LONDON, UNITED KINGDOM - JANUARY 07: Meghan, Duchess of Sussex reacts after her visit with Prince Harry, Duke of Sussex to Canada House in thanks for the warm Canadian hospitality and support they received during their recent stay in Canada, on January 7, 2020 in London, England.

Source: Paul Bois

The big narrative following Prince Harry and Meghan Markle’s split from the Royal Family is that Britain’s racism played a role in their decision.

Over at CNN, Lisa Respers France argued that Britons have been sending a message to Meghan Markle since the day she announced her engagement to Harry: “You aren’t one of us, and you aren’t welcome.”

“Meghan, a biracial, divorced American actress, was far from what many envisioned as a fairy-tale match for a beloved member of the British royal family,” wrote Respers France. “While many in the UK welcomed her, the British tabloid media and a large swath of the Twitterverse were not kind. It became so bad that Kensington Palace released a statement scolding the press about its treatment of her.”

Now that Meghan Markle has announced her exit, Respers France claimed that Britons have changed their questions about her from “Why are you here?” to “Where do you think you’re going.” Kehinde Andrews, an associate professor of sociology at Birmingham City University, said that Markle’s exit was partially inevitable.

“It was never going to end well,” said Andrews. “The British royal family is one of the premiere symbols of whiteness in the world.
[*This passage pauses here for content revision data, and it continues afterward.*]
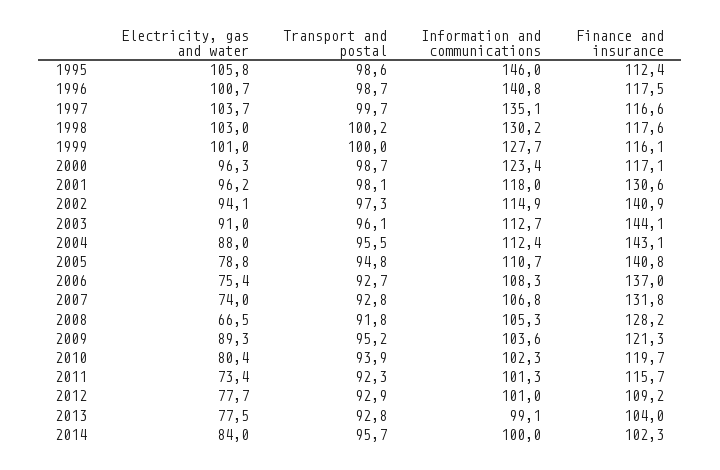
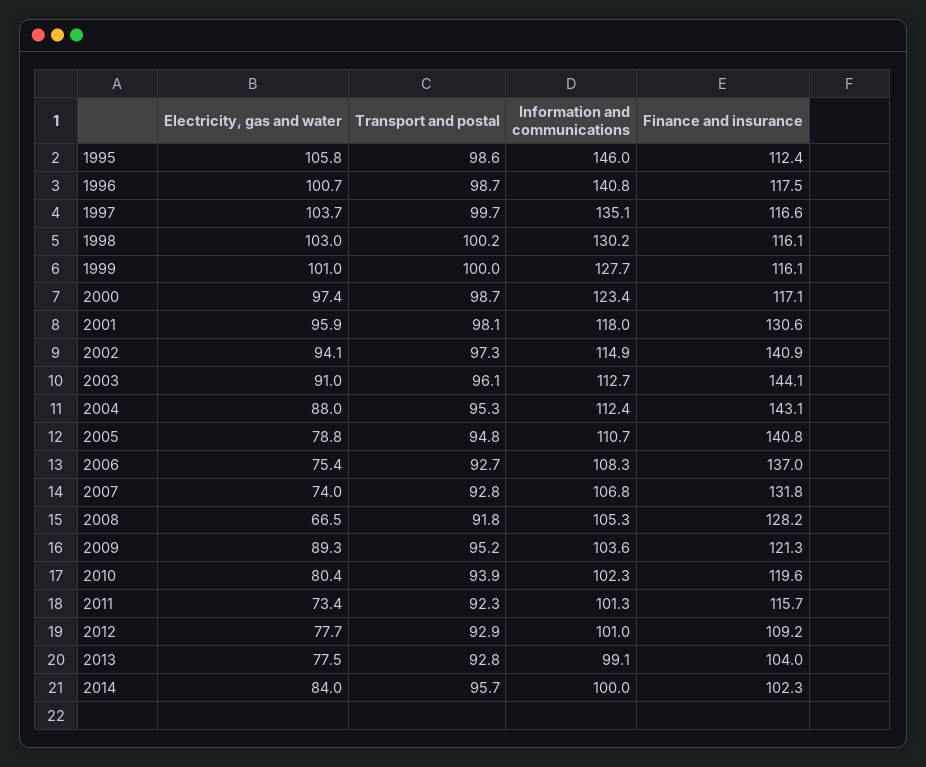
  {
    "Electricity, gas and water": {
      "1995": 105.8,
      "1996": 100.7,
      "1997": 103.7,
      "1998": 103,
      "1999": 101,
-     "2000": 96.3,
+     "2000": 97.4,
-     "2001": 96.2,
+     "2001": 95.9,
      "2002": 94.1,
      "2003": 91,
      "2004": 88,
      "2005": 78.8,
      "2006": 75.4,
      "2007": 74,
      "2008": 66.5,
      "2009": 89.3,
      "2010": 80.4,
      "2011": 73.4,
      "2012": 77.7,
      "2013": 77.5,
      "2014": 84
    },
    "Transport and postal": {
      "1995": 98.6,
      "1996": 98.7,
      "1997": 99.7,
      "1998": 100.2,
      "1999": 100,
      "2000": 98.7,
      "2001": 98.1,
      "2002": 97.3,
      "2003": 96.1,
-     "2004": 95.5,
+     "2004": 95.3,
      "2005": 94.8,
      "2006": 92.7,
      "2007": 92.8,
      "2008": 91.8,
      "2009": 95.2,
      "2010": 93.9,
      "2011": 92.3,
      "2012": 92.9,
      "2013": 92.8,
      "2014": 95.7
    },
    "Information and communications": {
      "1995": 146,
      "1996": 140.8,
      "1997": 135.1,
      "1998": 130.2,
      "1999": 127.7,
      "2000": 123.4,
      "2001": 118,
      "2002": 114.9,
      "2003": 112.7,
      "2004": 112.4,
      "2005": 110.7,
      "2006": 108.3,
      "2007": 106.8,
      "2008": 105.3,
      "2009": 103.6,
      "2010": 102.3,
      "2011": 101.3,
      "2012": 101,
      "2013": 99.1,
      "2014": 100
    },
    "Finance and insurance": {
      "1995": 112.4,
      "1996": 117.5,
      "1997": 116.6,
-     "1998": 117.6,
+     "1998": 116.1,
      "1999": 116.1,
      "2000": 117.1,
      "2001": 130.6,
      "2002": 140.9,
      "2003": 144.1,
      "2004": 143.1,
      "2005": 140.8,
      "2006": 137,
      "2007": 131.8,
      "2008": 128.2,
      "2009": 121.3,
-     "2010": 119.7,
+     "2010": 119.6,
      "2011": 115.7,
      "2012": 109.2,
      "2013": 104,
      "2014": 102.3
    }
  }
She was never going to be fully accepted.”

Likewise, Nsenga Burton, a professor at Emory University in Atlanta, said that criticism of Meghan Markle’s exit — which has now taken on a life of its own under the hashtag #Megxit — “reinforces the stereotype of black women being destructive, divisive, and unsatisfied.”
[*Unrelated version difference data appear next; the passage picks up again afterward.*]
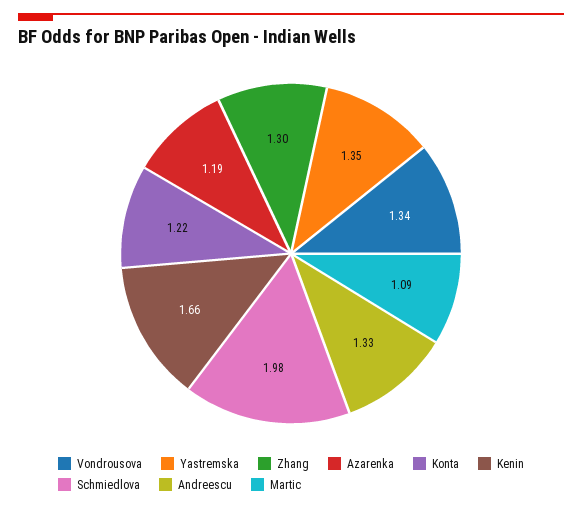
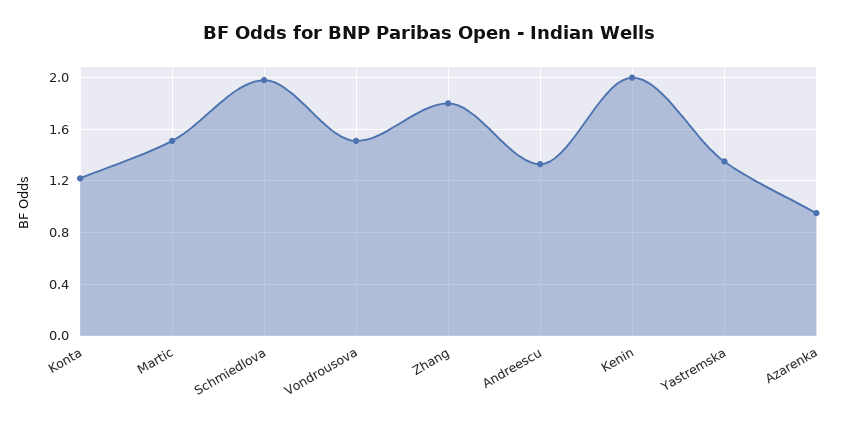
  {
-   "Vondrousova": 1.34,
+   "Vondrousova": 1.5,
    "Yastremska": 1.35,
-   "Zhang": 1.3,
+   "Zhang": 1.8,
-   "Azarenka": 1.19,
+   "Azarenka": 0.95,
    "Konta": 1.22,
-   "Kenin": 1.66,
+   "Kenin": 2,
    "Schmiedlova": 1.98,
    "Andreescu": 1.33,
-   "Martic": 1.09
+   "Martic": 1.5
  }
“People are cool with black women as long as we go along to get along,” she said. “As soon as we start standing up for ourselves and saying, ‘This is not working for me,’ we become the problem.”

Natasha Eubanks, founder and editor of, echoed Burton’s sentiment, going further to argue that haters of Markle’s desire for “self-sovereignty” show tinges of sexism. “Having the audacity – because that’s what it is – to exhibit self-sovereignty has always been a privilege reserved for men, especially white men,” she told CNN. “Yet here is Meghan exhibiting this ‘audacity’ and it’s being … pushed forward by a white man who happens to be her husband.”
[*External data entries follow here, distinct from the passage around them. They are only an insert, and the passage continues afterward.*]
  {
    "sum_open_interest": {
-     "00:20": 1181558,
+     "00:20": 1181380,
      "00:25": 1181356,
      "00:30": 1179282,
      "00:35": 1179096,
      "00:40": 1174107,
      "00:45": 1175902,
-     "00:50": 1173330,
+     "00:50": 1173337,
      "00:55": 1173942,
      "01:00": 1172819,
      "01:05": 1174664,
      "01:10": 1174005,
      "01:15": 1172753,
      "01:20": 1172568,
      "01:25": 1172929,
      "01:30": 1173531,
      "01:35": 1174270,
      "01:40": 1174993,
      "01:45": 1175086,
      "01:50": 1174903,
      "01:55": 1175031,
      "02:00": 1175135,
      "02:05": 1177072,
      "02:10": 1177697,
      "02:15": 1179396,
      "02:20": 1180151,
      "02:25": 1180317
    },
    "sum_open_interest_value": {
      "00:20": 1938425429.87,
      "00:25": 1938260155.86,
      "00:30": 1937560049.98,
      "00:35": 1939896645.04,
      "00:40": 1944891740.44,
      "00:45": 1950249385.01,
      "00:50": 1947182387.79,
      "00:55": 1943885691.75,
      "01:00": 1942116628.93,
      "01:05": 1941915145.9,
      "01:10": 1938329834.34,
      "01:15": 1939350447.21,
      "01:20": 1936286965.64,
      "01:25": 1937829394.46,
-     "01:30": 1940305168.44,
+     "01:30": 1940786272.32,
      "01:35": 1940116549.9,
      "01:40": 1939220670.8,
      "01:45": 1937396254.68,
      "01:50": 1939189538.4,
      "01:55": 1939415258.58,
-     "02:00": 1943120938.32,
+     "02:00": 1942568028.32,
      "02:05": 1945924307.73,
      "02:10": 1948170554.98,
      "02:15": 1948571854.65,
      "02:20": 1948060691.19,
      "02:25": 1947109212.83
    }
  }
The sight of Prince Harry and Meghan Markle splitting off especially “triggers people,” according to Eubank, because it places “a white Prince of royal blood and a black American woman commoner” on equal footing.

“That sight doesn’t sit well with everyone due to how they’ve been conditioned to view women and people of color, whether they realize it or not,” she asserted.

In response to the arguments, “Good Morning Britain” co-host Piers Morgan, who previously hosted “Piers Morgan Live” on CNN, roasted his former employer for using the British Royal Family drama for an escapade of “race-baiting,” arguing that Meghan Markle invited most of the bad press she received.

“Disgraceful race-baiting by ⁦@CNN – this is such a lie,” Morgan said on Twitter.  “Meghan’s had a LOT of very good press & some bad press when she has (mostly) deserved it. But I haven’t seen anything racist published or broadcast about her in the British media. It’s a lie.”

Piers Morgan then shared images of British tabloids fawning over Meghan Markle since the beginning. “‘Nasty racist British press had it in for Meghan from the start,’” Morgan quipped.